* _Text shown_:

* * *

American architect (1876–1972)

George Adrian Applegarth (October 4, 1875 – January 19, 1972) was an American architect. Applegarth’s career included designing the California Palace of the Legion of Honor, the Clift Hotel (now The Clift Royal Sonesta Hotel), and projects for the town of Clyde, California. He co-founded the architectural firm, MacDonald & Applegarth.

== Early life and education ==
Applegarth was born on October 4, 1875, in Oakland, California, to parents Henrietta Anne (née Sanders) and John Applegarth. His mother was born in Walcot, Somerset, England, and his father was born in Canada. George H. Sanders, of the architectural firm Wright & Sanders was his maternal uncle; and John Arnold Sanders, a noted English painter and sculptor, was his maternal grandfather.

* * *

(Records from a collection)
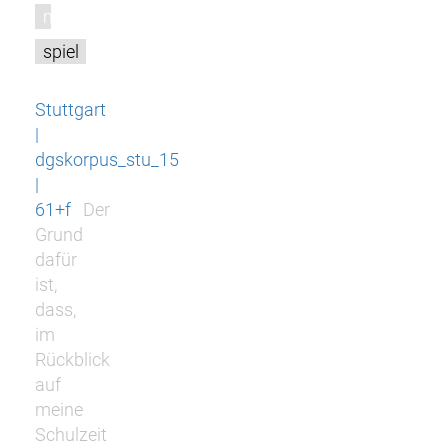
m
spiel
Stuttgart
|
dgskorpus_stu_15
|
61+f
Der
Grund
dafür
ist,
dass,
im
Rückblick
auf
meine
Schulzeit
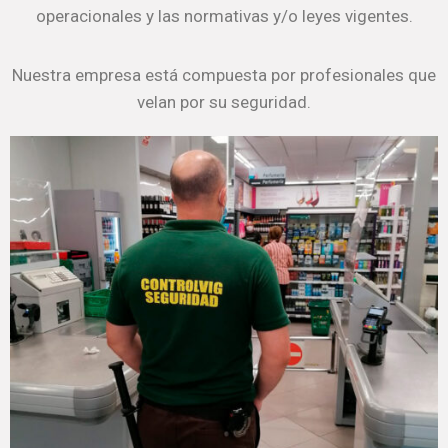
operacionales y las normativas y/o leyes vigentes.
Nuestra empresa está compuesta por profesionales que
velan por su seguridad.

* * *

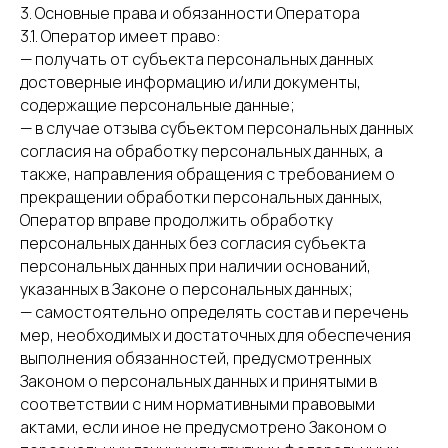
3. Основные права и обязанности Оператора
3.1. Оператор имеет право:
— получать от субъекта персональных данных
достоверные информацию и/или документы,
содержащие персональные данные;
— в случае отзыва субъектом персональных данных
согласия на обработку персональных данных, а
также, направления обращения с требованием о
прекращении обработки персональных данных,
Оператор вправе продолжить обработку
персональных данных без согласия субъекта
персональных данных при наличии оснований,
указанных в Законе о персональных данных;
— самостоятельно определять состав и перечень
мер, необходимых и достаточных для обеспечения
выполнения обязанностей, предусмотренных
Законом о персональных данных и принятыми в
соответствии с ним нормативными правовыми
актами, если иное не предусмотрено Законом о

* * *

* _Assigned task 1_: Summarize the biography of George Adrian Applegarth in two sentences.
* _Assigned task 2_: According to the biography of George Adrian Applegarth, which architectural firm was his maternal uncle part of?
* _Assigned task 3_: Carry on the biography of George Adrian Applegarth from the point where it stops.

* _Reply 1_: George Adrian Applegarth was an American architect whose work included the California Palace of the Legion of Honor, the Clift Hotel, and projects for the town of Clyde, California, and who co-founded the firm MacDonald & Applegarth. He was born in Oakland, California, to a mother from England and a father from Canada, and his maternal relatives included the architect George H. Sanders and the English painter and sculptor John Arnold Sanders.

* _Reply 2_: Wright & Sanders.

* _Reply 3_:
He graduated from Oakland High School; and began his career as a draughtsman for Wright & Sanders in San Francisco, while he studied drawing at the University of California, Berkeley under Bernard Maybeck. Applegarth continued his training at École des Beaux-Arts in Paris (degree in April 1906), where he met his future work partner Kenneth A. MacDonald Jr.

== Career ==
He returned to the United States after the 1906 San Francisco earthquake and fires. In 1907, Applegarth obtained his architecture license in California. From 1907 until 1912, he was part of the architecture firm MacDonald & Applegarth, a collaboration with his former classmate.

Around 1917, he helped in the construction of Clyde, California, once a company town built for the employees of the Pacific Coast Shipbuilding Company. Bernard Maybeck led the project, and it was funded in part by the United States government loan.

He was a fellow of the American Institute of Architects, and for a period of time served as president of the San Francisco chapter.

== Personal life and death ==
Applegarth was married to Gwendolyn Powers (1889–1981), together they had three children.

He died on January 19, 1972, while in a hospital in San Francisco.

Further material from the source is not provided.